Creates a multinomial logit predictive model.

Parameters:
- Input table partitioning (1st pin)
- Predictors
- Target Column
- Model Filename

Parameters:
- Script name
- Short description
- Revision
- Description
See dedicated page for more information.
Purpose: Train and persist a multi-class logistic regression model from a tabular dataset. The action consumes an input table with feature columns (predictors) and a single target column (class labels), then writes a serialized model file you can reuse later for scoring.
- Learns a multi-class classifier using logistic regression (one-vs-rest or multinomial depending on solver under the hood).
- Accepts numeric features and a single categorical/ordinal target (classes). Categorical predictors must be encoded upstream (e.g., one-hot).
- Persists the trained model to a file you name, so downstream pipelines or scoring actions can reuse it.
- Emits training diagnostics via the log (warnings, errors, timing) and writes the model artifact to the Records area when configured with a recorded path.
- Baseline multi-class classification for structured data (e.g., product type, customer segment, risk band).
- Fast, interpretable model where feature weights (coefficients) matter.

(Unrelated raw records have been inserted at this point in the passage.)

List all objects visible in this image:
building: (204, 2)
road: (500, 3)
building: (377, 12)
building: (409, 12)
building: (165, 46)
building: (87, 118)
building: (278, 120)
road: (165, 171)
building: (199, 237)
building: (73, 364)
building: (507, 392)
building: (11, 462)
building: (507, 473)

- As a reference model to benchmark more complex learners.
- Lightweight classifier in automated training pipelines, retrained on schedule and versioned via the Records store.
- Input frame arrives from an upstream action (CSV reader, SQL connector, etc.).

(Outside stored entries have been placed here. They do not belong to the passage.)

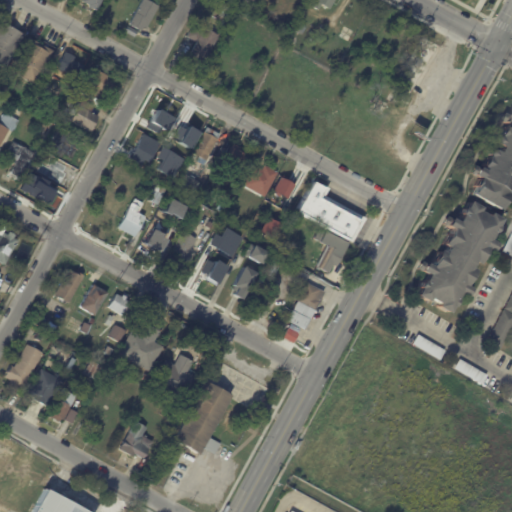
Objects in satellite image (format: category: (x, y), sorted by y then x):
building: (229, 0)
building: (252, 0)
building: (89, 3)
building: (93, 4)
building: (320, 4)
building: (323, 4)
building: (244, 6)
building: (140, 15)
building: (141, 17)
road: (455, 20)
road: (501, 22)
building: (6, 42)
building: (199, 42)
building: (8, 44)
building: (201, 44)
road: (501, 50)
building: (28, 60)
building: (31, 61)
building: (66, 67)
building: (69, 67)
building: (414, 73)
building: (99, 84)
building: (2, 103)
building: (70, 103)
road: (212, 103)
building: (350, 110)
building: (44, 111)
building: (65, 112)
building: (157, 115)
building: (81, 116)
building: (84, 116)
building: (58, 120)
building: (3, 125)
building: (4, 127)
building: (42, 129)
building: (182, 130)
building: (179, 131)
building: (57, 141)
building: (205, 145)
building: (231, 156)
building: (233, 157)
building: (16, 160)
building: (18, 161)
building: (495, 168)
building: (495, 168)
road: (94, 170)
building: (171, 174)
building: (257, 179)
building: (260, 179)
building: (187, 183)
building: (184, 184)
building: (45, 187)
building: (285, 188)
building: (156, 194)
building: (221, 207)
building: (169, 209)
building: (326, 212)
building: (330, 212)
building: (234, 216)
building: (129, 218)
building: (132, 218)
building: (271, 231)
building: (151, 240)
building: (506, 242)
building: (507, 243)
building: (5, 245)
building: (180, 246)
building: (6, 247)
building: (182, 248)
building: (333, 249)
building: (258, 252)
building: (253, 254)
building: (329, 254)
building: (454, 257)
building: (455, 258)
building: (214, 262)
building: (273, 266)
road: (363, 276)
building: (243, 281)
building: (239, 282)
building: (65, 285)
road: (155, 285)
building: (69, 286)
building: (258, 290)
road: (366, 296)
building: (90, 299)
building: (93, 300)
building: (115, 303)
building: (508, 303)
building: (119, 304)
building: (302, 306)
building: (306, 306)
road: (489, 309)
building: (108, 320)
building: (501, 322)
building: (86, 327)
road: (421, 328)
building: (498, 329)
building: (113, 333)
building: (116, 333)
building: (510, 341)
building: (510, 342)
building: (138, 346)
building: (141, 347)
building: (424, 347)
building: (107, 351)
building: (20, 367)
building: (23, 367)
road: (489, 367)
building: (92, 370)
building: (467, 372)
building: (171, 375)
building: (174, 379)
building: (40, 387)
building: (44, 387)
building: (58, 405)
building: (60, 406)
building: (67, 416)
building: (198, 419)
building: (202, 421)
building: (132, 441)
building: (135, 442)
road: (87, 463)
road: (18, 468)
road: (47, 482)
road: (300, 498)
building: (54, 503)
building: (50, 504)
building: (292, 511)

- The action splits columns into
X (predictors) and y (target) based on your selections.
- Data checks run: conversions to numeric dtype where possible; optional trimming of extra spaces, optional partition checks when enabled in Configuration.
- A Logistic Regression estimator is fitted.
- The trained estimator object is serialized (typically as a
.pkl) and saved to the path you provided (prefer the records/ area so it appears in the Records tab).
- The Process log shows success (and any warnings). The Records tab lists your model file for download/versioning.
Note on scaling: Logistic regression benefits from standardized features. If your columns vary in scale, consider adding a preprocessing step (e.g., standardize action) before training.
- Predictor columns: numeric or already encoded categorical variables.
- Target column: a single column containing class labels. Strings are allowed; they are internally mapped to classes.
Data ordering is not important for training here (unlike time-series KPIs). However, missing values must be handled upstream (impute or drop), and mixed types in a single column should be cleaned.
-
Model artifact (file): a serialized model written to the path you choose.
- Use a path in
records/ (persisted with the pipeline run) for long-term storage, or temp/ for ephemeral artifacts.
- The file appears in the Records pane when the run completes.
-
Process log: warnings, errors, timing, memory usage. This is your primary feedback channel for training.
- Prefer
records/your_model.pkl for reproducibility and easy download.
- Stick to simple ASCII filenames without spaces.
- Use a
.pkl extension unless your governance mandates otherwise.
- Numeric only: transform categorical predictors to numeric before training (one-hot or ordinal).
- Impute missing values or filter rows upstream.
- Remove obvious outliers when they distort coefficients.
- Scale features (optional but recommended) to stabilize optimization.
- Logistic regression trains quickly and is well suited for small to mid-size tabular datasets.
- For very high-dimensional data, regularization (built into LR) helps; still, consider dimensionality reduction upstream if needed.
Below are issues you may see in the Log tab, with immediate remedies.
¶ 1) DataConversionWarning: A column-vector y was passed when a 1d array was expected
Meaning: The target y reached the estimator as a 2D column rather than a 1D array.
Fix:
- Ensure the target selection points to exactly one column.
- Remove accidental extra spaces or separators in the target definition.
- If you created
y via a previous step that outputs a two-column frame, collapse it to one column before this action.
Meaning: The path provided for the model artifact was not resolvable at runtime.
Most common causes & fixes:
- Wrong storage type: Make sure the file selector shows “recorded data” (or “temporary data” for
temp/).
- Parent folder typo: Use exactly
records/ or temp/ as the virtual roots; do not add leading slashes or custom roots.
- Extension mismatch: Use a simple filename like
records/model.pkl.
- Upstream abort before write: If training fails earlier, the model file is never created. Resolve prior errors first.
- Coefficients reflect the direction and relative strength of each feature’s influence on each class (when using a multinomial formulation).
- Keep a model change log by versioning the
.pkl files (the Records pane plus your VCS or artifact store).
- Capture data schema alongside the artifact (store a copy of the column list and dtypes).
- Consider a hold-out evaluation pipeline that loads the artifact and emits metrics (accuracy, macro F1, confusion matrix) for monitoring drift.
Py_MultiClassLogRegression is a dependable, interpretable classifier for multi-class problems on structured data. Feed it clean, numeric features and a single target column, point the artifact to records/your_model.pkl, and wire it to the end of your training pipeline. Use the Process log for diagnostics and the Records pane to retrieve your versioned model.